● **Passage provided**:
# Works for solo harpsichord



## Guest

Here's an opportunity to hear some extraordinary works for the harpsichord (solo) and I'll start with the first piece from "Les Cyclopes" by the great Rameau. Just look at this musician's technique!!!






Please feel free to add your own choices, which interest you, for solo harpsichord.


----------



## Head_case

Jiri Teml's ' Commedia del Arte' for solo harpsichord - it's like a complete theatre set.

Some inventive writing and a genius composer.

He doesn't figure much on these pages although he is very well respected within the Czech Republic. Monica Knoblichova is his divine inspiring muse.

www.amazon.com/gp/aw/d/B0085CT23G/ref=mw_dp_img?is=l


----------



## Guest

Thanks for that heads up about Teml. How do you like this one by Ligeti, "Continuum"?


----------



## Head_case

This one was posted a while back about the Harpsichord Concertos - I struggled to get into it, finding it somewhat meandering and pointless (sorry! But I do like Ligeti's string quartets )

● **Study material**:
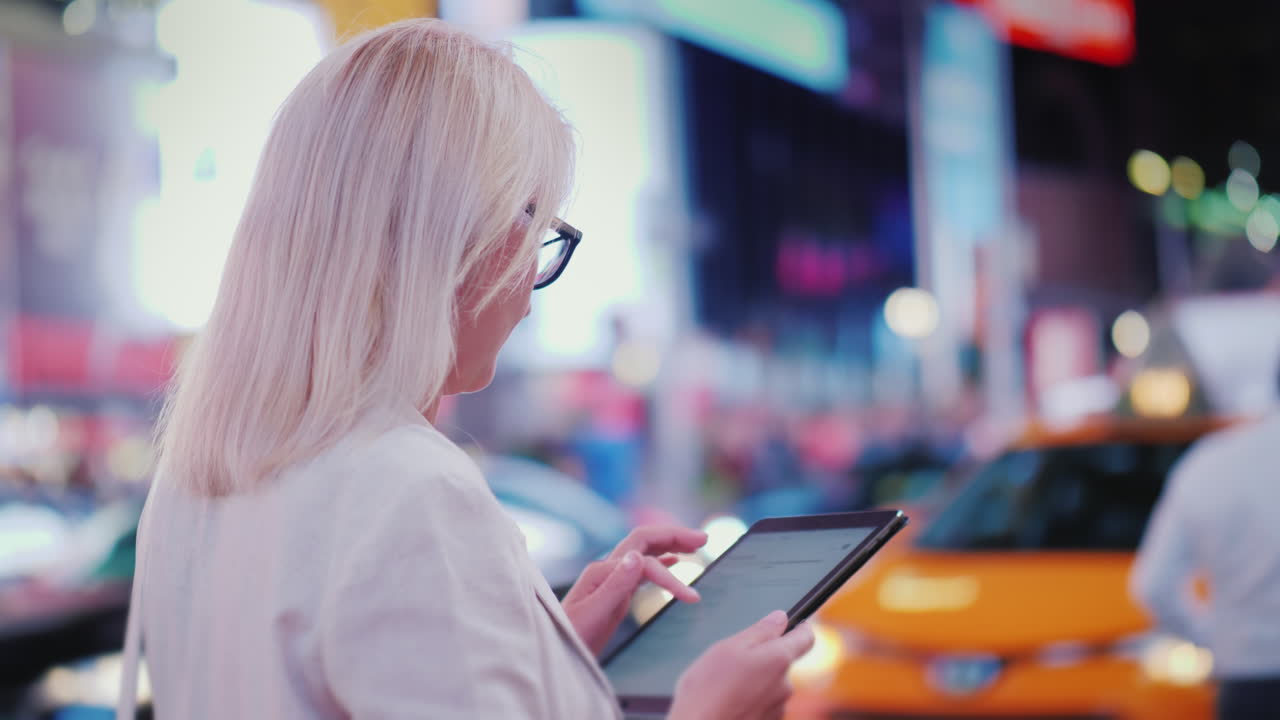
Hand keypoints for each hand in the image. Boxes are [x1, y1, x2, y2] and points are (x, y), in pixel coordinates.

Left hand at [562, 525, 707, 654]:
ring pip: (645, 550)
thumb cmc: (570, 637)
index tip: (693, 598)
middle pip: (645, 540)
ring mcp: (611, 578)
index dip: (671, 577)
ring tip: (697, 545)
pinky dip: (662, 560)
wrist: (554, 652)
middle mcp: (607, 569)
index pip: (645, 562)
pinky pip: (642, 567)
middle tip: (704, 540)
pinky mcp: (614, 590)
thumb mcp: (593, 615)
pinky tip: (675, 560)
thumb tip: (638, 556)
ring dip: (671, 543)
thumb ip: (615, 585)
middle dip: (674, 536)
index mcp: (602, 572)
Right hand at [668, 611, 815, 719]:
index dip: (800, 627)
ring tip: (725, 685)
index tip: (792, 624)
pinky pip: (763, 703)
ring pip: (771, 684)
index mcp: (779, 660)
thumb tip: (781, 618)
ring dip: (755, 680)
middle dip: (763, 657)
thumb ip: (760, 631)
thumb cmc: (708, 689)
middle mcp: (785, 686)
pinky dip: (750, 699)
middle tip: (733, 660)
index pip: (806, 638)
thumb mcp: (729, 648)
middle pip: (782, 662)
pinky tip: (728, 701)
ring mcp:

● **Complete the following**:
a. Please repeat the stretch of the solo harpsichord thread from "Please feel free" through "divine inspiring muse." word for word.
b. Pick up the solo harpsichord thread after its last post and continue it.
The data plays no part in what follows.

● **Results of the tasks**:
a.
Please feel free to add your own choices, which interest you, for solo harpsichord.


----------



## Head_case

Jiri Teml's ' Commedia del Arte' for solo harpsichord - it's like a complete theatre set.

Some inventive writing and a genius composer.

He doesn't figure much on these pages although he is very well respected within the Czech Republic. Monica Knoblichova is his divine inspiring muse.

b.
Viktor Kalabis's Akvarley pro cembalo op.53 is interesting, as is Martinu's harpsichord sonata. Even Bartok's 3 pieces from Mikrokosmos played by Ruzickova, the famous Czech harpischordist (and wife of Kalabis) features strongly in my harpsichord repertoire. 

Such a fantastic instrument


----------



## worov

John Alcock (1715 – 1806) – Check his “Suites of easy lessons”. These are sets of two voice pieces with three or four movements each. 

Jean Henri D’Anglebert (1628 – 1691) – Christopher Rousset has recorded all of D’Anglebert’s “Pieces du Clavecin” on the harpsichord. 

Thomas Arne (1710 – 1778) – Try his “Eight sonatas” which are especially good if you do not like Baroque music.

John Blow (1648 – 1708) – Try “The Musick’s handmaid” (second part), a collection of 35 easy pieces by both Blow and Purcell, and meant to be played on a variety of baroque keyboard instruments (clavichords, virginals, harpsichords). 

George Bohm (1661 – 1733) – Bohm composed 11 keyboard suites that are similar to Bach’s French and English suites.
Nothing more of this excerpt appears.